MOSTLY AI CEO Tobias Hann

MOSTLY AI, CEO Tobias Hann

(US and Canada) MOSTLY AI, which pioneered the creation of AI-generated synthetic data, announced today that it has raised a US$25 million Series B round of funding led by Molten Ventures with participation from existing investors Earlybird and 42CAP, and new investor Citi Ventures.

The New-York-based company will use the funds to execute on its vision to build a smarter and fairer future grounded in responsible AI. Building on its established leadership in banking and insurance, MOSTLY AI plans to further accelerate its growth in Europe, aggressively capture more of the U.S. market, and ramp up hiring worldwide. MOSTLY AI is already working with multiple Fortune 100 banks and insurers in North America and Europe.

“MOSTLY AI is leading this emerging and rapidly-growing space in terms of both customer deployments and expertise,” said Christoph Hornung, Investment Director at Molten Ventures. “It is the top platform for structured synthetic data worldwide, and we are excited that together we can strengthen that position and accelerate MOSTLY AI’s hyper growth in the banking and insurance space.”

MOSTLY AI CEO Tobias Hann said that a drive towards responsible AI is helping fuel interest in the company’s synthetic data solutions. “2022 will be the year of synthetic data,” said Hann. “Synthetic data helps solve some of the industry’s most vexing issues when it comes to AI. It eliminates concerns about data privacy, it can be freely shaped and formed in order to accelerate AI initiatives, and it enables enterprises to augment and de-bias their data sets. We’re extremely excited about the future of synthetic data, and to partner with Molten Ventures, which shares our vision for fundamentally changing how companies work with data.”

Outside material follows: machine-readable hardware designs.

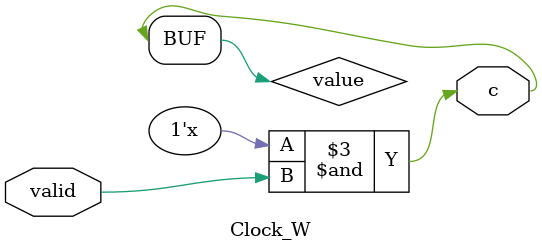
<source format=v>
module test();
    wire clk;
    wire clk_w;
    reg valid;
    Clock CLK(clk,valid);
    Clock_W CLK_W(clk_w,valid);
    initial begin
        $dumpfile("test.vcd");
        $dumpvars(0,clk,clk_w,valid);

        valid = 0;

#10     valid = 1;

#10     valid = 0;

#20     valid = 1;

#20     $finish();
    end

endmodule

module Clock(output c,input valid);
    reg value;
    assign c = value;

    initial
        value = 0;

    always
    #5 value = ~value & valid;
endmodule


module Clock_W(output c,input valid);
    reg value;
    assign c = value;

    initial
        value = 0;

    always
    value = #5 ~value & valid;
endmodule
</source>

According to Gartner, by 2024, 60% of the data used for the development of AI and analytics projects will be synthetically generated.

Synthetic data sets look just as real as a company’s original customer data reflecting behaviors and patterns with up to 99% accuracy, but without the original personal data points – helping companies comply with privacy protection regulations such as GDPR, while at the same time uncovering insights from the data. Unlike original data, synthetic data can be generated quickly in abundance, and is proven to drastically improve machine learning model performance. As a result, it is often used for advanced analytics and AI training, such as predictive algorithms, fraud detection and pricing models, as well as software testing. It also allows enterprises to use sensitive data in cloud environments.

Recent MOSTLY AI projects include:

  • Creating synthetic data sets for an insurer for retraining algorithms whose performance had degraded, and were exhibiting bias
  • Synthesizing 15,000 home addresses and linking the synthetic geodata to weather patterns for better insurance risk prediction
  • Narrowing the gap between high-earning men and women from 20%  to 2% in a U.S. census dataset
  • Evaluating a crime/fraud prediction dataset and then creating synthetic data that corrected a skew towards racial bias from 24% to just 1%

MOSTLY AI’s synthetic data technology has been proven to reduce time-to-data by 90%, save larger companies more than US$10 million annually on data provisioning and internal overhead, and boost available data by 85% for test data generation through data synthesis. MOSTLY AI has developed deep expertise in helping companies achieve business value from synthetic data – a goal that many enterprises have found elusive.

In addition to the funding, other recent MOSTLY AI milestones include:

  • Launching MOSTLY AI 2.0, the first synthetic data platform that can automatically synthesize complex data structures, making it ideal also for software testing.
  • Becoming the first synthetic data provider to achieve ISO 27001 certification.
  • Creating a new training program to help train the next generation of synthetic data superusers within enterprises. Several clients have leveraged this first-of-its-kind program to kickstart their synthetic data journeys, with very positive results.